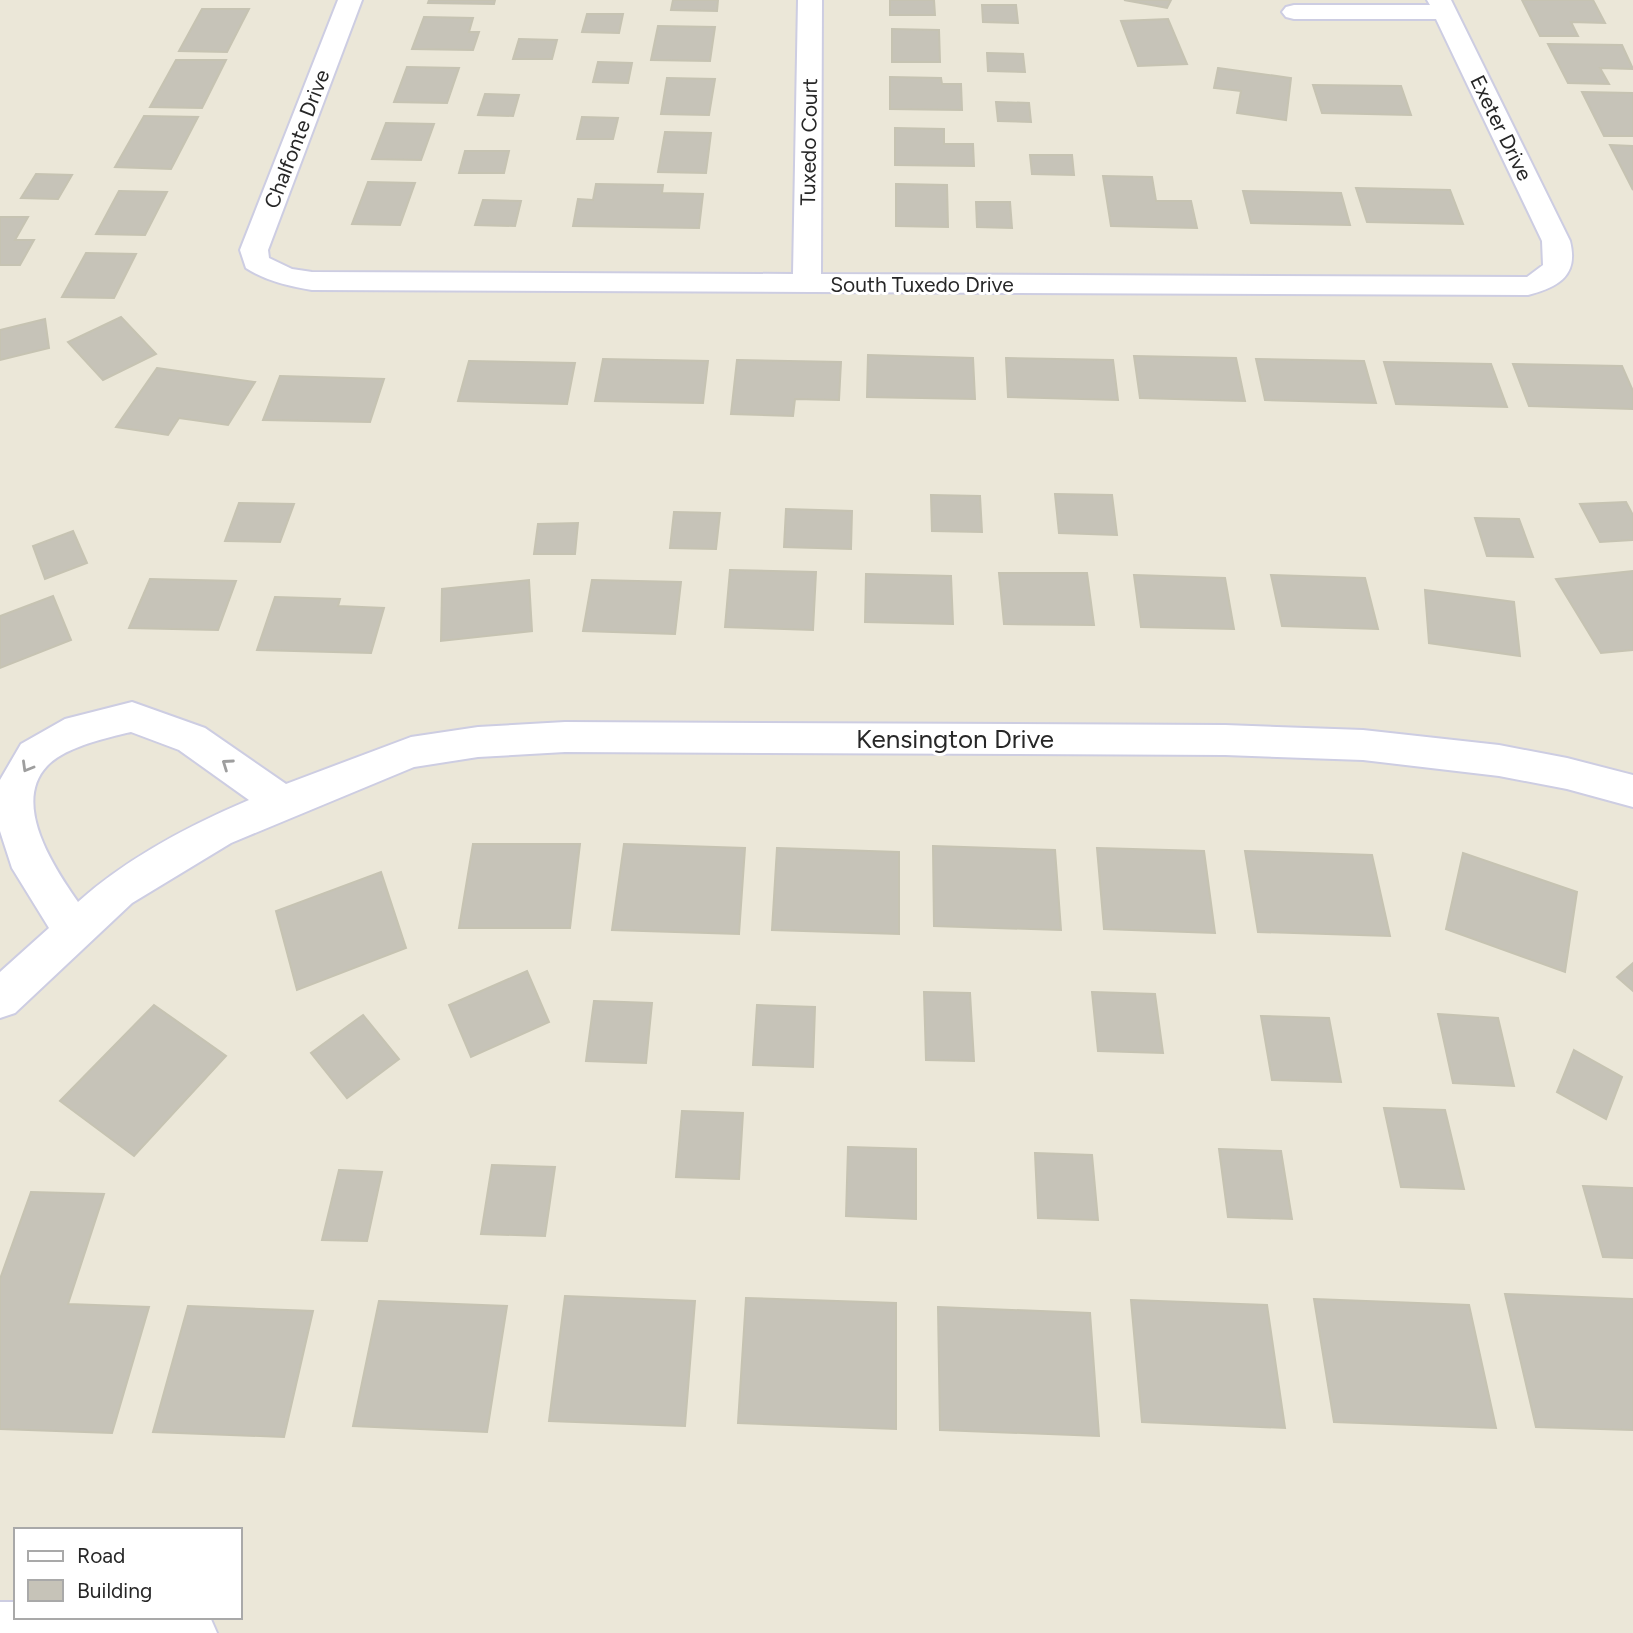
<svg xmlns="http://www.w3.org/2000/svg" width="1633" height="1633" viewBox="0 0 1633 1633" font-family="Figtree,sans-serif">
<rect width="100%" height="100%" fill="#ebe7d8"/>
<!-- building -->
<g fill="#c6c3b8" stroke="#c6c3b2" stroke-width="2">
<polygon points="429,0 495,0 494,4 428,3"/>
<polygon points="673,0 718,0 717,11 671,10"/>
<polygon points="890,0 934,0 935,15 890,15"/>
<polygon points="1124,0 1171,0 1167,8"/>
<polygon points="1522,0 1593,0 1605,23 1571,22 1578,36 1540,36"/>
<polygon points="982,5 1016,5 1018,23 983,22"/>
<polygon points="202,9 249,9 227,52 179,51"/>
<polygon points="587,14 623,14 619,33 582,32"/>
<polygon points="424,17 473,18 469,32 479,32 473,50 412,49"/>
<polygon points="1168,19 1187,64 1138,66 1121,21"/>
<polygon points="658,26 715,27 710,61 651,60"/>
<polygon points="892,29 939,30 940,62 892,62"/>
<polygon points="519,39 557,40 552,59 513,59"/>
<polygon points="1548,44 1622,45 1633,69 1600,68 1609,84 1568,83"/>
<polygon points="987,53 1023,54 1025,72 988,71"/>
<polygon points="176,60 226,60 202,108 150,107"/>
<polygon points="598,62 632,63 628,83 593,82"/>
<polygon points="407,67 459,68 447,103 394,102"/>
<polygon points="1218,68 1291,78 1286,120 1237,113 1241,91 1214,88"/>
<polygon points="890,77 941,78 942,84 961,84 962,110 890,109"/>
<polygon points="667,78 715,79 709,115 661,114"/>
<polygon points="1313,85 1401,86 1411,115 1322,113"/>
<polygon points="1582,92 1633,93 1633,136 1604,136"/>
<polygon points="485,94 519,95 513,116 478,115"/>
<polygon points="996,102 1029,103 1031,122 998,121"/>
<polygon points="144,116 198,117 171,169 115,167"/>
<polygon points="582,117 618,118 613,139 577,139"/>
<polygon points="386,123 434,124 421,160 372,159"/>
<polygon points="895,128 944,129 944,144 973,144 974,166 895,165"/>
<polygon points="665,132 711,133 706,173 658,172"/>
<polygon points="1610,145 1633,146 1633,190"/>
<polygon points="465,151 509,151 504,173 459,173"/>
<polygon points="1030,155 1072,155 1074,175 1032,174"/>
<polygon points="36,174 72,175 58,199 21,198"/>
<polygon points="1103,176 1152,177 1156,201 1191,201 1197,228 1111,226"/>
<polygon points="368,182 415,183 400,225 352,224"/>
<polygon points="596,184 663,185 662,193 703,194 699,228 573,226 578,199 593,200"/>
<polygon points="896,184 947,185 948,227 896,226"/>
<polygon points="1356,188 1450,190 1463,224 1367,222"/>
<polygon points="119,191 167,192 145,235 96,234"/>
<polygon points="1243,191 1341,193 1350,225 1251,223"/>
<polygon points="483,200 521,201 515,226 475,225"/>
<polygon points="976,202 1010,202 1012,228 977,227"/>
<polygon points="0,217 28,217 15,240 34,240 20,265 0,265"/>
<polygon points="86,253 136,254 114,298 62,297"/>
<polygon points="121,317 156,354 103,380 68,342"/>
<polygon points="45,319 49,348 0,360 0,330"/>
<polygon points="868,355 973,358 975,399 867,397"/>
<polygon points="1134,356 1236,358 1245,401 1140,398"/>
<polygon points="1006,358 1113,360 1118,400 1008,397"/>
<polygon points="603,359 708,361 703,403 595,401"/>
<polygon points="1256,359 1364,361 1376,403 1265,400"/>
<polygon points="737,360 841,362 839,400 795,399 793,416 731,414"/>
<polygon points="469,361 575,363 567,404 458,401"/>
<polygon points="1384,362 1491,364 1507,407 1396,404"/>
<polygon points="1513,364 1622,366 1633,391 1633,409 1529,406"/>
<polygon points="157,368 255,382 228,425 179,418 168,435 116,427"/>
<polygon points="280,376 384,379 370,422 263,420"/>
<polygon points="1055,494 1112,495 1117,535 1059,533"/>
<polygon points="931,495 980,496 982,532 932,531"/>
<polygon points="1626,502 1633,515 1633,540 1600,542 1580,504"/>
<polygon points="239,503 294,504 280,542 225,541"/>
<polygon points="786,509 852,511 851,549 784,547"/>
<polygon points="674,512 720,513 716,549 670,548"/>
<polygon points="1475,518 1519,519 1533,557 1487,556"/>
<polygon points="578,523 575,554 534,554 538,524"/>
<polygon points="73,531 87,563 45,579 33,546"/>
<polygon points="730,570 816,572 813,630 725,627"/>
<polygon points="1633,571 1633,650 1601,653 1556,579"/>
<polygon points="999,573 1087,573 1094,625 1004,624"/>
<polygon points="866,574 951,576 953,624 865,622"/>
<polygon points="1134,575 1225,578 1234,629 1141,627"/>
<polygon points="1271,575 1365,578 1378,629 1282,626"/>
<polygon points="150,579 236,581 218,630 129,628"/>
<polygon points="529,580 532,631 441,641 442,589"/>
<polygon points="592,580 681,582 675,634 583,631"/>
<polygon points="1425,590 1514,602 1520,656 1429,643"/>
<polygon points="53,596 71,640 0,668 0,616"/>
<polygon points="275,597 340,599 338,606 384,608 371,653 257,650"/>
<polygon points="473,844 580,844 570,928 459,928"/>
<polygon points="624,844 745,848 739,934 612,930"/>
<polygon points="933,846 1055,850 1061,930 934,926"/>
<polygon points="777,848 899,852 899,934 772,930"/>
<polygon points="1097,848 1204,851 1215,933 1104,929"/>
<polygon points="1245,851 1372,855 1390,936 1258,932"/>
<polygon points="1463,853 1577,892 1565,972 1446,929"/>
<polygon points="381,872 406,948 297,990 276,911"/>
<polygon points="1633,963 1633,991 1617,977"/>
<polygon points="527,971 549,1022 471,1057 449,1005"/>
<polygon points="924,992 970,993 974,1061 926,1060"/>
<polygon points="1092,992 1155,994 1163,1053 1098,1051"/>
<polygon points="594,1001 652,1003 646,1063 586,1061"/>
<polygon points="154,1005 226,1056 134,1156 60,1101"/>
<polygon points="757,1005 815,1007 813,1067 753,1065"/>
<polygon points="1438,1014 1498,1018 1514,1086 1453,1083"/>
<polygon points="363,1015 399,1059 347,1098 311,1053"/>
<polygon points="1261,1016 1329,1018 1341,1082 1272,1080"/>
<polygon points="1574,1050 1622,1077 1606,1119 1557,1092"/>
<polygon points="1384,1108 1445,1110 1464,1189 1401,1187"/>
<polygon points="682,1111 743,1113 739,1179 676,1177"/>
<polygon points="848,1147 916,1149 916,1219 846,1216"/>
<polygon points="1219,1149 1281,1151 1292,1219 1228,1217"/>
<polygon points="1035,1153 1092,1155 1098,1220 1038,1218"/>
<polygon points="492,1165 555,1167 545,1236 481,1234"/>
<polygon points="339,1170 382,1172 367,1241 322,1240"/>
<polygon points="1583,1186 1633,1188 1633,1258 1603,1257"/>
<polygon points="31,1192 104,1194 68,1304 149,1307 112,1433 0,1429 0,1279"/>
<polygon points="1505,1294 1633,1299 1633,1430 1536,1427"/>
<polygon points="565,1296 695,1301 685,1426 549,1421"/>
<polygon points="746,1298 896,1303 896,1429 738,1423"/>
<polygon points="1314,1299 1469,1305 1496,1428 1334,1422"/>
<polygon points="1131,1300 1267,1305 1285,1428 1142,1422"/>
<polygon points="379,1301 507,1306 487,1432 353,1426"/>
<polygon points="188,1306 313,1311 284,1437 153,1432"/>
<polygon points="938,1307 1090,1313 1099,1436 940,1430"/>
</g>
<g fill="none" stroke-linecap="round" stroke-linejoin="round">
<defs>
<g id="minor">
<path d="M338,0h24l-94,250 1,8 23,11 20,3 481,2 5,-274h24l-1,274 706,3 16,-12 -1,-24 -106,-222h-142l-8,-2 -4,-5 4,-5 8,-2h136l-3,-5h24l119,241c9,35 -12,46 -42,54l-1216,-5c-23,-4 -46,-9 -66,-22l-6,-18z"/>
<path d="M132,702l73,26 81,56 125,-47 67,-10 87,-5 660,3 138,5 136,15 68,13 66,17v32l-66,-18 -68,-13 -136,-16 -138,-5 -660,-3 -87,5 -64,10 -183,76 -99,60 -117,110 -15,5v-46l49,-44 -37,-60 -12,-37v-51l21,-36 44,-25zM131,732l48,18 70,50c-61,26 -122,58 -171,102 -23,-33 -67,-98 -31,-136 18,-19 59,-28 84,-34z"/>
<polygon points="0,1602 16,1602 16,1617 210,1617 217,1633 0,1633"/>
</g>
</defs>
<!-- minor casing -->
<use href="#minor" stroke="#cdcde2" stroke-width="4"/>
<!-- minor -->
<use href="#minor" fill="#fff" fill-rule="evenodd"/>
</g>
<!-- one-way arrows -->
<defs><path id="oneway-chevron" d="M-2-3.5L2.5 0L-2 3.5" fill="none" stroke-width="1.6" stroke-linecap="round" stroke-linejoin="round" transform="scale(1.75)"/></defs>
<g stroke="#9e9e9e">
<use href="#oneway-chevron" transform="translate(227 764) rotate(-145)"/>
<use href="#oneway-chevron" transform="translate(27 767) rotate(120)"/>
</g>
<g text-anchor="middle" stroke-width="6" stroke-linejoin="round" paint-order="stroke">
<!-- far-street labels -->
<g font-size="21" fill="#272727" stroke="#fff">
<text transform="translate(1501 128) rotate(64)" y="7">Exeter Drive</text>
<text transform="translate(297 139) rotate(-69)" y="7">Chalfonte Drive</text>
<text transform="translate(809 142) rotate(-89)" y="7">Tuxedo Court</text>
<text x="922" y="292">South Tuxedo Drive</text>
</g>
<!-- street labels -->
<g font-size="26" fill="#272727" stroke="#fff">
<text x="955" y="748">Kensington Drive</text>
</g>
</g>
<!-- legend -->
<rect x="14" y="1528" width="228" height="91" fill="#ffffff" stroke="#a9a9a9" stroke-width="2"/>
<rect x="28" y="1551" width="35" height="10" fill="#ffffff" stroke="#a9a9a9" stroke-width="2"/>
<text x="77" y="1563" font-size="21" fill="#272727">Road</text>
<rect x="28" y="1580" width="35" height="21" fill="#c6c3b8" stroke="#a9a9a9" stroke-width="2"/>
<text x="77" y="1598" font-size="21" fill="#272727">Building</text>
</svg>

ACTIVITY:
Repeat the line that contains "<!-- far-street labels -->", then every line after it until the records end, with nothing added.

RESULT OF THIS EXERCISE:
<!-- far-street labels -->
<g font-size="21" fill="#272727" stroke="#fff">
<text transform="translate(1501 128) rotate(64)" y="7">Exeter Drive</text>
<text transform="translate(297 139) rotate(-69)" y="7">Chalfonte Drive</text>
<text transform="translate(809 142) rotate(-89)" y="7">Tuxedo Court</text>
<text x="922" y="292">South Tuxedo Drive</text>
</g>
<!-- street labels -->
<g font-size="26" fill="#272727" stroke="#fff">
<text x="955" y="748">Kensington Drive</text>
</g>
</g>
<!-- legend -->
<rect x="14" y="1528" width="228" height="91" fill="#ffffff" stroke="#a9a9a9" stroke-width="2"/>
<rect x="28" y="1551" width="35" height="10" fill="#ffffff" stroke="#a9a9a9" stroke-width="2"/>
<text x="77" y="1563" font-size="21" fill="#272727">Road</text>
<rect x="28" y="1580" width="35" height="21" fill="#c6c3b8" stroke="#a9a9a9" stroke-width="2"/>
<text x="77" y="1598" font-size="21" fill="#272727">Building</text>
</svg>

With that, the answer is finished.